Chi-Latin's interior
By Natalia Otero
In West Town, Chicago, there is a place that, in November 2023, was born not only as a restaurant but as a cultural manifesto. It is one of the restaurants recognized as the best in the city. A tribute to Latin roots, to the mix of worlds that define the city, and to the dream of a man who spent 30 years preparing to open its doors. That place is Chi Latin, created and led by Freddy Orellana, who is now going through the most difficult chapter of his career: putting on hold a project that was born from his soul.
From the beginning, his intention was clear: to create a space that reflected the reality of Chicago's Latino community, a hybrid and vibrant community where Mexican, Caribbean, South American, and American influences coexist. Orellana says it with pride: “Chi comes from Chicago, and Latin represents the mix of cultures that live here every day.”
“I am the original owner of this place, as they say, from the foundation to the roof,” he explains. “It's a project I've been working on for a long time. I've been in the hospitality industry for 30 years, working with renowned chefs such as Charlie Trotter and Bill Clinton's personal chef, Keith Luce, and learning a little from everyone.”
His cuisine, therefore, is a celebration of cultural fusion: Caribbean fish with Peruvian chili and coconut rice, grilled meat accompanied by South American chimichurri and Mexican salsa roja. A menu that was not intended to be fusion for the sake of fashion, but rather a reflection of the neighborhood and the city.
The community welcomed him from day one. But the city that embraced him also began to change, and at a pace that no small business could anticipate.
The economic storm
Like many restaurateurs in Chicago, Orellana has had to navigate an economic reality that has become unpredictable. Tax increases, commercial rents going up, high utility and supplier rates, and a general increase in the cost of supplies hit his operation faster than any financial plan could absorb.
Added to this was something more difficult to measure but evident to anyone walking the streets: less movement, less consumption, fewer people outside. All this due to two reasons: people's fear of going out for fear of being profiled by ICE agents, and the general difficulty for the population to afford luxuries such as dining out at a restaurant.
“Sometimes we only have two or three tables full, there are no longer people walking or chatting in a bar,” he acknowledges. “I've seen this even in restaurants that used to be filled with 400 people and today have 60 or 80.”
To combat the problem, he reduced staff, shortened hours, and cut expenses. But, as he himself concludes, “when the business is no longer profitable, it's no longer profitable.”

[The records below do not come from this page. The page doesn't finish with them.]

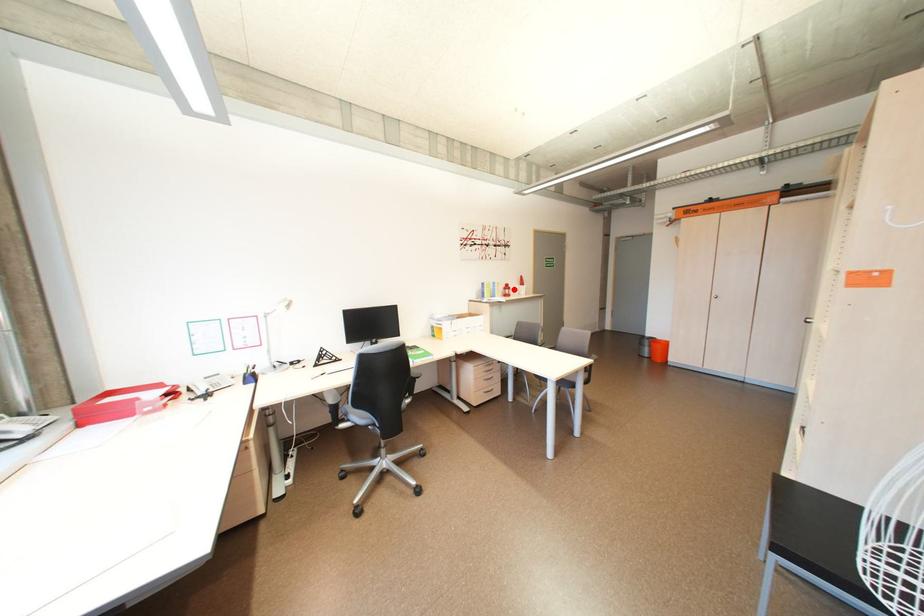
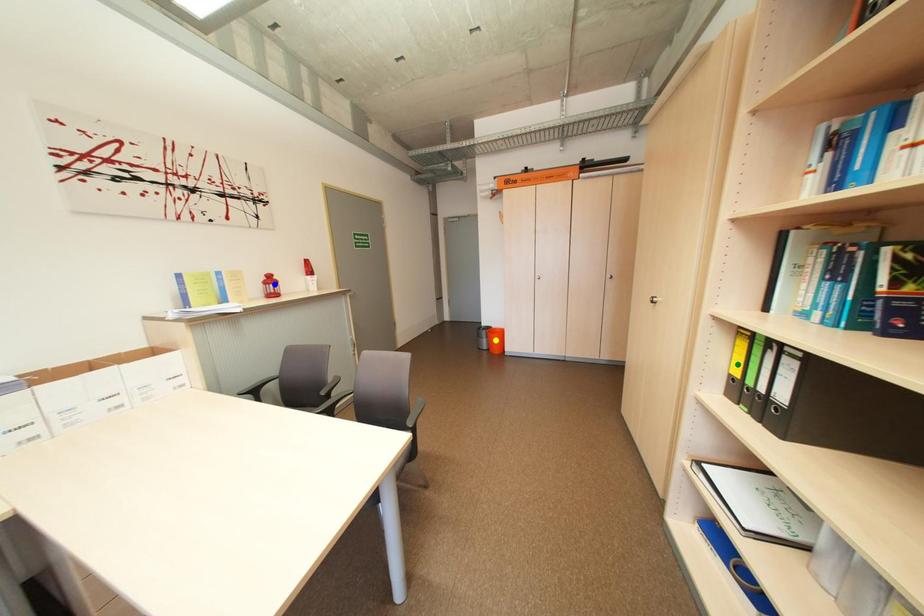
Question: I am providing you with two images of the same scene from different viewpoints. A red point is marked on the first image. You are given multiple points on the second image. Which point in image 2 is actually the same real-world point as the red point in image 1?

Choices:
 (A) green point
 (B) blue point
 (C) yellow point

Answer: (B)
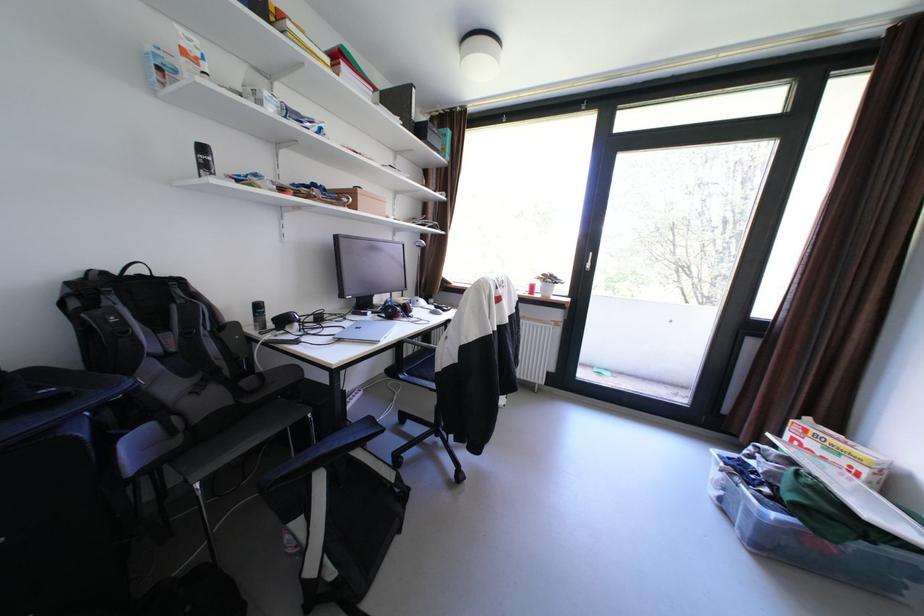
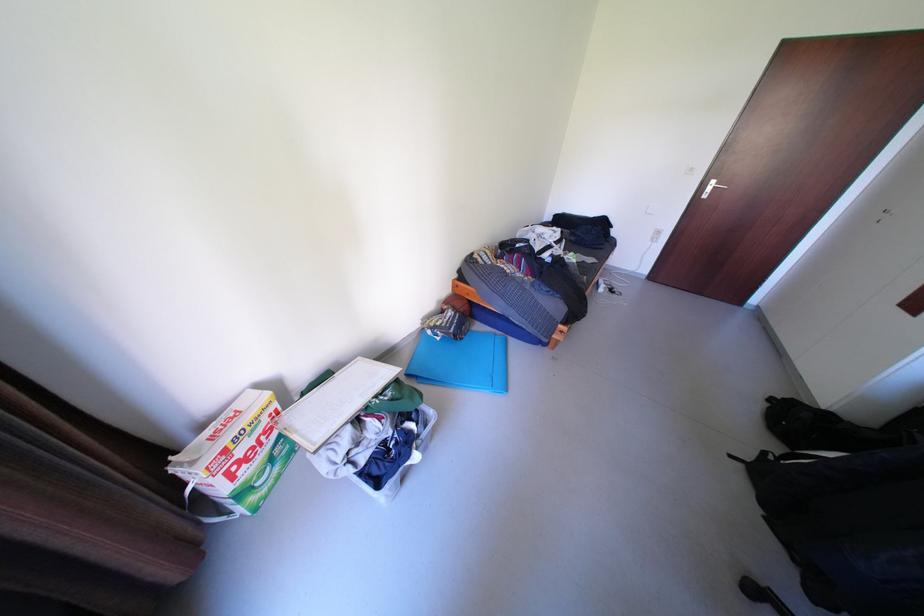
The point at [804,439] is marked in the first image. Where is the corresponding point in the second image?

Unfortunately, things changed with the new administration. “Details such as the card payment process, meat, vegetables, toilet paper, towels, all of that has gone up in price,” he says. “Even service providers: the companies that rent me the dishwasher, or that refill the soap for the bathroom, all of that has gone up.”
The decision that hurts, but is wise
After struggling with the situation for six months, Orellana and his daughter and partner, Marilyn Orellana, finally understood: they had to close.
Closing Chi-Latin, at least for now, is not a surrender. It is an act of responsibility and clarity. The restaurant industry always demands guts, but also knowing when to stop so as not to destroy what has been built.
Besides, the numbers confirmed it. “From March to June, we fell 18%, from June to September 40%, and from September to November 78.5%. A 22% profit is not worth it.”
The lease also became unsustainable, as the cost would double with a recent property tax increase. This was compounded by the fact that they would have to commit to a five-year lease. If that were the case, and if the economy continued as it was, it would be unaffordable for them to continue, as they had already had to resort to loans and savings.
Added to this were signs that he knew how to read, such as the loss of four of his cooks: two due to illness and moving to another city, and others due to immigration issues.
“When you're stubborn, you don't realize it, but when more than two or three things happen, it's because something is going on. So, you have to make decisions and know that when one door closes, another one opens. And change is always good,” says Orellana, with the temperance of a wise man who foresees rather than regrets.
The last supper (for now)
His final decision, though painful, is full of vision: to take some time to rethink the project. His dream is now bigger and more solid: to buy a property where he can operate without depending on volatile rents and also build a small event center. A comprehensive concept with a restaurant, patio, and reception space. A dream that requires time, strategy, and financial breathing room.
“You don't have to be afraid to make decisions. Everything in life is a learning experience. I always say, ‘A small pencil is bigger than the wisest mind, so write down your ideas before they slip away.’”
Before temporarily closing, Chi Latin will host a farewell dinner with its closest customers to celebrate, honor, and give thanks for the journey. “We'll do something on Friday, December 19, and Saturday, December 22, to say goodbye with a few shots of tequila,” he says with that mixture of humor and nostalgia so characteristic of Latin restaurateurs.
And although the doors are closing, the story doesn't end here.
“Nothing lasts forever, don't lose faith, always value yourself, and give your dreams a boost when the time is right,” Orellana says.